What is Meth?
Meth, or methamphetamine, an addictive stimulant that is long-lasting and toxic to the brain. Though it is similar to amphetamine it has far more dangerous effects on the central nervous system. It is a psycho stimulant of the amphetamine class of psychoactive drugs.
How is Meth Produced?
Pseudoephedrine, red phosphorus, hydriodic acid and Hydrogen Chloride gas are used to produce Meth.
Why is Meth Addictive?
Meth is a stimulant that causes the body to release ten times its normal level of dopamine, the brain’s pleasure chemical. Dopamine affects the part of brain responsible for emotion and cognition. The first couple of times a meth user gets high are due to the decision made in the brain’s prefrontal cortex, which handles voluntary actions. By the third or fourth time, research shows, the decision to take meth moves to the hind brain, which controls involuntary functions, such as breathing.
Street Names for Meth
Meth probably has the maximum number of street names. These are: Crystal, Crystal Meth, Chalk Dust, Meth, Ice, Speed, White Cross, Super Ice, Quartz, Dunk, Rocket Fuel and many more.

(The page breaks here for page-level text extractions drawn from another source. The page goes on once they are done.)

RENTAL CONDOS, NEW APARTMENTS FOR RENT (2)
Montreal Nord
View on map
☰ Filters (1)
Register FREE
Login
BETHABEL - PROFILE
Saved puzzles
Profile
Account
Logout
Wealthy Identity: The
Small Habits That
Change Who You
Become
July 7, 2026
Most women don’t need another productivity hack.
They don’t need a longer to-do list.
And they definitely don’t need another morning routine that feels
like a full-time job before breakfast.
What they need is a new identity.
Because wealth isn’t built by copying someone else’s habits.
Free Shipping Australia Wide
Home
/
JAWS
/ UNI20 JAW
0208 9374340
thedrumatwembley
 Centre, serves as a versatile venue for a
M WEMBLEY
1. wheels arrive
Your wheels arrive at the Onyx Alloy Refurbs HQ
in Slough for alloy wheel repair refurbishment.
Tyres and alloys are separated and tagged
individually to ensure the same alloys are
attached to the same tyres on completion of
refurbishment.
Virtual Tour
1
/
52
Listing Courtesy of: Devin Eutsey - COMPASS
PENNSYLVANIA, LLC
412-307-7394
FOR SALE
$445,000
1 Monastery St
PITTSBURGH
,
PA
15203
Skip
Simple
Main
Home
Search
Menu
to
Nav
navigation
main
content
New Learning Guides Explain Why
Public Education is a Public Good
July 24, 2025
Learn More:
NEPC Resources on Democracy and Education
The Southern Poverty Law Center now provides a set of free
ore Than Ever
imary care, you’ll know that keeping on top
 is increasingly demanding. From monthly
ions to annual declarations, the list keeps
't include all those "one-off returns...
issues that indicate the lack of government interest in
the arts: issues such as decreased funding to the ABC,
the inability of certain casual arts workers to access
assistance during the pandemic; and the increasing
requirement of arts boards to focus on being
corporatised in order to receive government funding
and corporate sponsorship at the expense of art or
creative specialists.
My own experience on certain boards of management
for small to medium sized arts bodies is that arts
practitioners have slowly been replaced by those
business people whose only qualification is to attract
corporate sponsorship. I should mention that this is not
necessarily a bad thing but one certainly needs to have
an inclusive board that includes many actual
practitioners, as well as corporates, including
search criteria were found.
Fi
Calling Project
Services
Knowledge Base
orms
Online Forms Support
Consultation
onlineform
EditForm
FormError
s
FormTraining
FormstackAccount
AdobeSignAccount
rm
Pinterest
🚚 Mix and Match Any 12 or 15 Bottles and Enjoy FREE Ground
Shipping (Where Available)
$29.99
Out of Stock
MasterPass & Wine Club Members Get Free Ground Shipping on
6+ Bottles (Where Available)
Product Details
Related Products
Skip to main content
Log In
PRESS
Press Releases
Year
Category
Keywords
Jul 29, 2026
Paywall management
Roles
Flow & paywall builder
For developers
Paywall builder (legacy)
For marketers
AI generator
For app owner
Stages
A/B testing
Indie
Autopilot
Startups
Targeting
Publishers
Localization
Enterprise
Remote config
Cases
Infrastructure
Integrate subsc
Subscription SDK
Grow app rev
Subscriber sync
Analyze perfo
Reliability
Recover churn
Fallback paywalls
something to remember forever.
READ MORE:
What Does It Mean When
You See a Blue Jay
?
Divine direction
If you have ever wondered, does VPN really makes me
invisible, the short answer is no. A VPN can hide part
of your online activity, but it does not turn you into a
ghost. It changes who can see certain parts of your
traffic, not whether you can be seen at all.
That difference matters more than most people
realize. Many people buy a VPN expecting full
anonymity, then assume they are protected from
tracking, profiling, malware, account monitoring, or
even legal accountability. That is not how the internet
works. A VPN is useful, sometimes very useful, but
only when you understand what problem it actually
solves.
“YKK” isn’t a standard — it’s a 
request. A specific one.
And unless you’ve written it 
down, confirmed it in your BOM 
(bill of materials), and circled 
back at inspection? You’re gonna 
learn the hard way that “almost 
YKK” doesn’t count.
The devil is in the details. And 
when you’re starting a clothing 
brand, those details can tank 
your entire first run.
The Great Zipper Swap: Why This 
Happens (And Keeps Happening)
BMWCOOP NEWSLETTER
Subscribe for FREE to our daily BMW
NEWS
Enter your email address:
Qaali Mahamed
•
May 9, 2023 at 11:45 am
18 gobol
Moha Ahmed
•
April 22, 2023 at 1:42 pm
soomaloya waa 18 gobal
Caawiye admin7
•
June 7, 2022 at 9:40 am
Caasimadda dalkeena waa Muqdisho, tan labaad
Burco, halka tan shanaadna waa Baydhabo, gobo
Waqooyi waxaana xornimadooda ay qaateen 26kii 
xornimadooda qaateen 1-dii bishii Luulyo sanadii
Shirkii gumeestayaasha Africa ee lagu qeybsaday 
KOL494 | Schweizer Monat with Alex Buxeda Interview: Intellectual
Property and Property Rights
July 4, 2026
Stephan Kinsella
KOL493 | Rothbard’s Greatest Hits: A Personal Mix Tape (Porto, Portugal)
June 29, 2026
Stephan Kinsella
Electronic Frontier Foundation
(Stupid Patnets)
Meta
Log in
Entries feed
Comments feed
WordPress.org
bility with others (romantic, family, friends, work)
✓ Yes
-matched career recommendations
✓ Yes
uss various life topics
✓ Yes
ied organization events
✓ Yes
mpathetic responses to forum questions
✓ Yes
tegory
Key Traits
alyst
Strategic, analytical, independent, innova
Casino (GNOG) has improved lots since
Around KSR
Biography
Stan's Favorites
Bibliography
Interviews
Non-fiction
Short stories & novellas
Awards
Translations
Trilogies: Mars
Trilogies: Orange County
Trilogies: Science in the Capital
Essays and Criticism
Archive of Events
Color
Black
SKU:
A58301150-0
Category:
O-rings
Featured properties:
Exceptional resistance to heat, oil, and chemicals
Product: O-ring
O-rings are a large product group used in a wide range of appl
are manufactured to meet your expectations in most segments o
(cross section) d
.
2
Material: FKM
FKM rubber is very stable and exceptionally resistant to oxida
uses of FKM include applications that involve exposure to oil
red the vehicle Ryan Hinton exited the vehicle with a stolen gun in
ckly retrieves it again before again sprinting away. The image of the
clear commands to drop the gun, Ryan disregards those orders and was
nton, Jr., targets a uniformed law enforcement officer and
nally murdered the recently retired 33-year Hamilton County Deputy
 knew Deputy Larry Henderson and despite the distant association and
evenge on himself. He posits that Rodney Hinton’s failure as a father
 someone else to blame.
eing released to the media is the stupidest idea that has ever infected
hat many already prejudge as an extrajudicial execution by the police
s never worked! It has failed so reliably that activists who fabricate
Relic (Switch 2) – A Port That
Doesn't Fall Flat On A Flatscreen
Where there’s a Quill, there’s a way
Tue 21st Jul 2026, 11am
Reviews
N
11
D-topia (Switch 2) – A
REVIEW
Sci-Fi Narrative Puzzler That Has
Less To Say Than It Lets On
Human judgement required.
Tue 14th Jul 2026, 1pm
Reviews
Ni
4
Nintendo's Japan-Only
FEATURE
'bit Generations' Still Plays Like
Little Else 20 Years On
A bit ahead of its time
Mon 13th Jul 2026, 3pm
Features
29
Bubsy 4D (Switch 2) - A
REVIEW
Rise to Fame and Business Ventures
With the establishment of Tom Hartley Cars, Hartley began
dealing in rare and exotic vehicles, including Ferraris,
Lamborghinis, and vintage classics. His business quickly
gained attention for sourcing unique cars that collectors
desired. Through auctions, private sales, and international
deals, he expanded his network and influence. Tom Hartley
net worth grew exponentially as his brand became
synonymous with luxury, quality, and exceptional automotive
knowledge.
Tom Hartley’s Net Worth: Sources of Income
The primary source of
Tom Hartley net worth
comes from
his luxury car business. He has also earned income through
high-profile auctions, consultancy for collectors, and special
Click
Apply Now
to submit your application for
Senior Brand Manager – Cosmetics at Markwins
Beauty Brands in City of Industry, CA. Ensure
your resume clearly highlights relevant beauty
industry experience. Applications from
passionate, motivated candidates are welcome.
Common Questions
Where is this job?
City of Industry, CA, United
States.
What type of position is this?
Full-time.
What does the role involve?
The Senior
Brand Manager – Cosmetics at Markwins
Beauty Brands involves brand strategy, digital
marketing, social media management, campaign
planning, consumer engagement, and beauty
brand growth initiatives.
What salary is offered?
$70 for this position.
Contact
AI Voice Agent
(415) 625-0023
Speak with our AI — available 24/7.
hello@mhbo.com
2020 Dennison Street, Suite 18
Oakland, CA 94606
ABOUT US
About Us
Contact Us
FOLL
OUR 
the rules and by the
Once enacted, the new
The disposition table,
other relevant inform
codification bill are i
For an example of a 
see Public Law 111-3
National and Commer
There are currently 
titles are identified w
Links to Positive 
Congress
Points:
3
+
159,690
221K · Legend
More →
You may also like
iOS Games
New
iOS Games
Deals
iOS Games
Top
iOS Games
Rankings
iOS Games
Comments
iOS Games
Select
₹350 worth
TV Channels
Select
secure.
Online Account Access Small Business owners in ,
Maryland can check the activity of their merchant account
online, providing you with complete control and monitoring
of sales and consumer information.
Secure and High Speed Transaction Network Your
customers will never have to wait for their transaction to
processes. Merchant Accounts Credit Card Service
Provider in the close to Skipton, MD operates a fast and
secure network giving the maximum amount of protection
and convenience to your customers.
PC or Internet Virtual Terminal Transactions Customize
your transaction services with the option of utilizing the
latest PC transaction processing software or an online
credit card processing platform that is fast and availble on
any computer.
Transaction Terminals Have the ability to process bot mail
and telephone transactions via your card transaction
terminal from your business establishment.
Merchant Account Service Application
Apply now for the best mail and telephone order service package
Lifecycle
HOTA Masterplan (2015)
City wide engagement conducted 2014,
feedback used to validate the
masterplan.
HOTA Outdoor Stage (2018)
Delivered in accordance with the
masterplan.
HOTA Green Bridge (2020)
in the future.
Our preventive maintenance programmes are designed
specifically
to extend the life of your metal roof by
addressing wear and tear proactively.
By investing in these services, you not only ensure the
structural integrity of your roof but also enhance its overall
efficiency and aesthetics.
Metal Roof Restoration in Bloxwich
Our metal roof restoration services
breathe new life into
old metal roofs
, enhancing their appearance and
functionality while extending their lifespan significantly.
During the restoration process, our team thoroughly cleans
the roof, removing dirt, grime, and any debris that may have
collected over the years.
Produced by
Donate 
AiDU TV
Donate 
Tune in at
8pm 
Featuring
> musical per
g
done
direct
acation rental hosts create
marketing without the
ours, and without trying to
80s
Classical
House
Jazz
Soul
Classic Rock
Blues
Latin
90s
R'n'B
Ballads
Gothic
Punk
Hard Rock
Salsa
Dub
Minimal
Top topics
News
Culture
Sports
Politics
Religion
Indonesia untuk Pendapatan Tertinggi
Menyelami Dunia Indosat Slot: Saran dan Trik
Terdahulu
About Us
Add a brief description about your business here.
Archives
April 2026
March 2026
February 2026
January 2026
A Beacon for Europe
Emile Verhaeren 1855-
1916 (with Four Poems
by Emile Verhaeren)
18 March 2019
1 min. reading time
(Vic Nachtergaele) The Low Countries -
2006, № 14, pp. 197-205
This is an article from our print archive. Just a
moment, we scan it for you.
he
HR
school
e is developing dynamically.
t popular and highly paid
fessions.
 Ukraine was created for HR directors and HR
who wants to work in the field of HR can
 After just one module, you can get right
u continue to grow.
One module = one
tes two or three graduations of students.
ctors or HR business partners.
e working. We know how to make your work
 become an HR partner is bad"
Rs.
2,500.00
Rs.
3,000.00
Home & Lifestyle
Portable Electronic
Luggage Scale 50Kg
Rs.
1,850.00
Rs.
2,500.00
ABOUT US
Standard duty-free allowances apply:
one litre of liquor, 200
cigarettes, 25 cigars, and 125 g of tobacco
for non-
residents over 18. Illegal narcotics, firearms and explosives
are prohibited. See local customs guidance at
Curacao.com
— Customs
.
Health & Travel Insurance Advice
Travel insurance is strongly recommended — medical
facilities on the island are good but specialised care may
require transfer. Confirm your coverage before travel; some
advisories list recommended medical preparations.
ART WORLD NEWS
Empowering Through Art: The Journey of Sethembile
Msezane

The Dangers of Meth Addiction
The predominant dangers are developing high blood pressure, cardiovascular collapse and stroke.
Prevalence of Addiction to Meth
Meth users can be found equally among both women and men and the abuse occurs across rural and urban boundaries. National Institute on Drug Abuse has found that over 12.3 million Americans age 12 and older have tried meth at least once and women are more inclined to pick up meth than cocaine.
Who is addicted to the drug and is this type of addiction rising?
It is the athletes, High school and college students, white, blue-collar workers and men and women in their 20s and 30s who are jobless are affected.
Signs of Meth Addiction
- Confusion and Anxiety
- Convulsions and Tremors
- Violent behavior and Psychotic behavior
- Hallucinations and associated Mood swings
- Delusions and paranoia
- Homicidal or suicidal thoughts
Meth Withdrawal Symptoms
- Body aches and Insomnia
Types of Meth Rehab
Generally there are two types of Meth rehab. Inpatient rehab is the best for the initial phase of detox where you will have withdrawal symptoms and will need critical care. The outpatient is most suited for those who are working or cannot take a break and stay at the facility.